(Collected data)
###
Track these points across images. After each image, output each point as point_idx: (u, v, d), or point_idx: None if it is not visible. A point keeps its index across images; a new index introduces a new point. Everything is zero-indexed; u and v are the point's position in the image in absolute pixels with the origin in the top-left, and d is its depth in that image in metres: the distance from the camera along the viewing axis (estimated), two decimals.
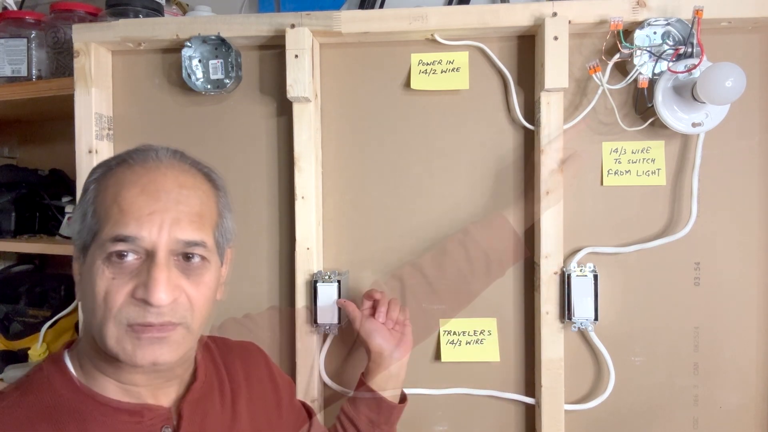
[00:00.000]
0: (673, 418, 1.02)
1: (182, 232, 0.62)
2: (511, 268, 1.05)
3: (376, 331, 0.94)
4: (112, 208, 0.61)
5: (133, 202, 0.61)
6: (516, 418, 1.06)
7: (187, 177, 0.66)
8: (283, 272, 1.09)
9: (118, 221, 0.60)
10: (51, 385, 0.63)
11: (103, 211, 0.62)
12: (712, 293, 1.01)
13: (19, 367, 1.30)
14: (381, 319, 0.95)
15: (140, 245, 0.60)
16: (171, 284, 0.60)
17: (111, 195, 0.62)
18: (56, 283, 1.39)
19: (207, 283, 0.65)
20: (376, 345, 0.93)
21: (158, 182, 0.63)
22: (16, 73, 1.29)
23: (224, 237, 0.70)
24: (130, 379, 0.64)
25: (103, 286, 0.60)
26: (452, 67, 1.04)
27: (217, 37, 1.03)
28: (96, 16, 1.25)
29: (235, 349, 0.83)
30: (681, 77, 0.93)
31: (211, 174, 0.70)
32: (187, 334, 0.63)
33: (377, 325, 0.94)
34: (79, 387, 0.63)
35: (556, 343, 0.99)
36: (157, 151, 0.66)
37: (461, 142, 1.05)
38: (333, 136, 1.08)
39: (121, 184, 0.63)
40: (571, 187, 1.01)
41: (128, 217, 0.60)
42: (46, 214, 1.45)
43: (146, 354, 0.60)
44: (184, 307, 0.62)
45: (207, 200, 0.67)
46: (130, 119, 1.12)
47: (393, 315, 0.96)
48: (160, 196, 0.62)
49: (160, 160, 0.65)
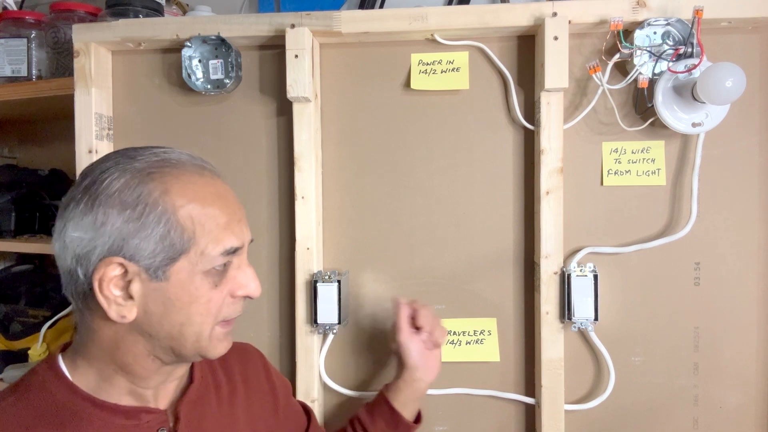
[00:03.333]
0: (673, 418, 1.02)
1: (249, 232, 0.68)
2: (510, 268, 1.05)
3: (418, 349, 0.92)
4: (204, 219, 0.61)
5: (222, 211, 0.63)
6: (516, 418, 1.06)
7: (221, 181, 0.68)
8: (283, 272, 1.09)
9: (221, 234, 0.62)
10: (46, 388, 0.63)
11: (194, 224, 0.61)
12: (712, 293, 1.01)
13: (19, 367, 1.30)
14: (424, 337, 0.93)
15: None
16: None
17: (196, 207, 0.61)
18: (56, 283, 1.37)
19: None
20: (414, 362, 0.92)
21: (218, 185, 0.65)
22: (16, 73, 1.29)
23: None
24: (146, 383, 0.65)
25: (207, 295, 0.62)
26: (452, 67, 1.04)
27: (217, 37, 1.03)
28: (96, 16, 1.25)
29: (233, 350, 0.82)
30: (681, 77, 0.93)
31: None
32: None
33: (420, 344, 0.93)
34: (75, 389, 0.63)
35: (556, 343, 1.00)
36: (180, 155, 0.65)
37: (461, 142, 1.05)
38: (333, 136, 1.08)
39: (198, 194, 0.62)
40: (570, 187, 1.01)
41: (230, 227, 0.63)
42: (46, 214, 1.45)
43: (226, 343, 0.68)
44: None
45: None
46: (130, 119, 1.12)
47: (438, 339, 0.93)
48: (229, 199, 0.65)
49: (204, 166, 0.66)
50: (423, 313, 0.93)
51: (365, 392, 1.07)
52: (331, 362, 1.08)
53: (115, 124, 1.12)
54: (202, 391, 0.72)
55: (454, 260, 1.06)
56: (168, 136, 1.10)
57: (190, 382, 0.72)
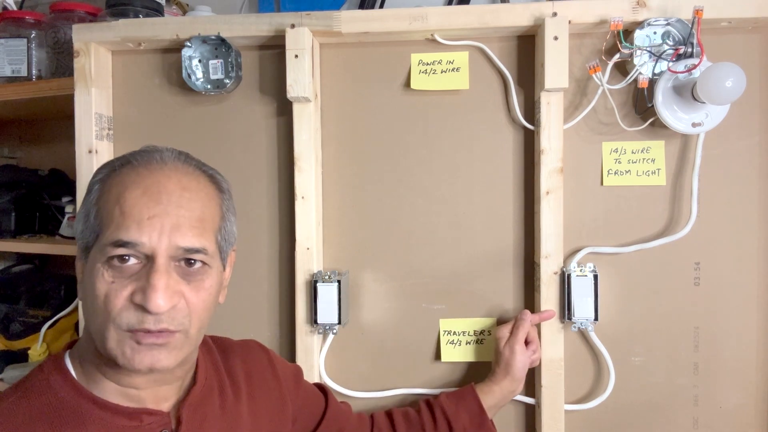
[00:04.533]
0: (673, 418, 1.02)
1: (182, 238, 0.61)
2: (510, 268, 1.05)
3: (524, 362, 0.96)
4: (114, 210, 0.61)
5: (134, 204, 0.60)
6: (516, 418, 1.06)
7: (190, 179, 0.65)
8: (283, 272, 1.09)
9: (119, 224, 0.60)
10: (50, 387, 0.63)
11: (106, 212, 0.62)
12: (712, 293, 1.01)
13: (19, 367, 1.30)
14: (531, 355, 0.97)
15: (140, 250, 0.60)
16: (170, 291, 0.60)
17: (114, 196, 0.62)
18: (56, 283, 1.39)
19: (208, 289, 0.64)
20: (518, 373, 0.95)
21: (161, 184, 0.62)
22: (16, 73, 1.29)
23: (227, 240, 0.69)
24: (130, 382, 0.64)
25: (102, 289, 0.59)
26: (452, 67, 1.04)
27: (217, 37, 1.03)
28: (96, 16, 1.25)
29: (236, 349, 0.82)
30: (681, 77, 0.93)
31: (215, 176, 0.69)
32: (185, 340, 0.63)
33: (527, 359, 0.96)
34: (79, 389, 0.63)
35: (556, 343, 1.00)
36: (162, 152, 0.66)
37: (461, 142, 1.05)
38: (333, 136, 1.08)
39: (123, 186, 0.62)
40: (570, 187, 1.01)
41: (129, 221, 0.60)
42: (46, 214, 1.45)
43: (144, 359, 0.60)
44: (182, 313, 0.61)
45: (210, 203, 0.66)
46: (130, 119, 1.12)
47: (536, 361, 1.00)
48: (161, 198, 0.61)
49: (164, 161, 0.65)
50: (533, 330, 0.99)
51: (365, 392, 1.07)
52: (331, 362, 1.08)
53: (115, 124, 1.12)
54: (205, 393, 0.72)
55: (454, 260, 1.06)
56: (168, 136, 1.10)
57: (193, 383, 0.71)
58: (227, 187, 0.70)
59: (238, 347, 0.83)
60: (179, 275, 0.62)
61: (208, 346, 0.79)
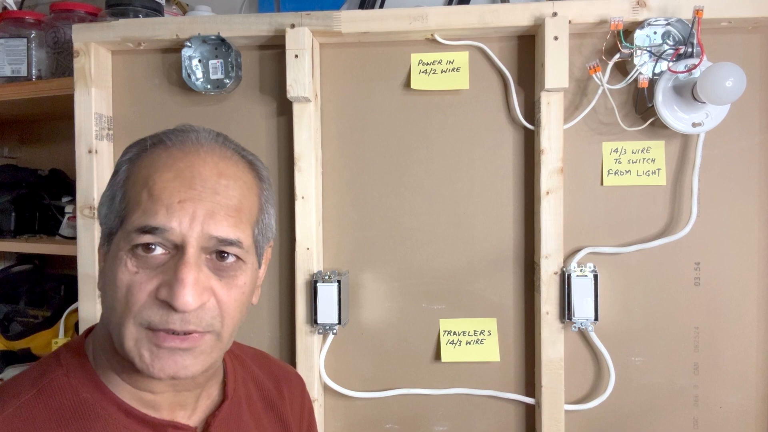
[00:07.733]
0: (673, 418, 1.02)
1: (217, 227, 0.54)
2: (510, 268, 1.05)
3: None
4: (141, 193, 0.55)
5: (164, 187, 0.54)
6: (516, 418, 1.06)
7: (228, 164, 0.58)
8: (283, 272, 1.09)
9: (147, 209, 0.54)
10: (71, 385, 0.57)
11: (132, 195, 0.56)
12: (712, 293, 1.01)
13: (19, 368, 1.30)
14: None
15: (168, 238, 0.53)
16: (199, 287, 0.53)
17: (142, 178, 0.56)
18: (56, 283, 1.39)
19: (241, 287, 0.57)
20: None
21: (195, 167, 0.56)
22: (16, 73, 1.29)
23: (264, 235, 0.63)
24: (146, 386, 0.58)
25: (125, 280, 0.53)
26: (452, 67, 1.04)
27: (217, 37, 1.02)
28: (96, 16, 1.25)
29: (278, 372, 0.78)
30: (681, 77, 0.93)
31: (255, 162, 0.63)
32: (216, 343, 0.56)
33: None
34: (104, 391, 0.58)
35: (556, 343, 1.00)
36: (198, 132, 0.60)
37: (461, 142, 1.05)
38: (333, 136, 1.08)
39: (154, 167, 0.56)
40: (570, 187, 1.01)
41: (158, 205, 0.53)
42: (46, 214, 1.45)
43: (165, 366, 0.53)
44: (211, 313, 0.55)
45: (248, 192, 0.60)
46: (130, 119, 1.12)
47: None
48: (195, 183, 0.55)
49: (200, 143, 0.58)
50: None
51: (365, 392, 1.07)
52: (331, 362, 1.08)
53: (115, 124, 1.12)
54: (234, 408, 0.67)
55: (454, 260, 1.06)
56: None
57: (223, 399, 0.66)
58: (267, 176, 0.64)
59: (280, 372, 0.79)
60: (210, 270, 0.55)
61: (242, 360, 0.73)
###
**Try it:**
Take the records above and return, word for word, only the lines that fall from the line with "49: (204, 166, 0.66)" to the line with "57: (190, 382, 0.72)", both of them included.

**Exercise output:**
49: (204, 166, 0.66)
50: (423, 313, 0.93)
51: (365, 392, 1.07)
52: (331, 362, 1.08)
53: (115, 124, 1.12)
54: (202, 391, 0.72)
55: (454, 260, 1.06)
56: (168, 136, 1.10)
57: (190, 382, 0.72)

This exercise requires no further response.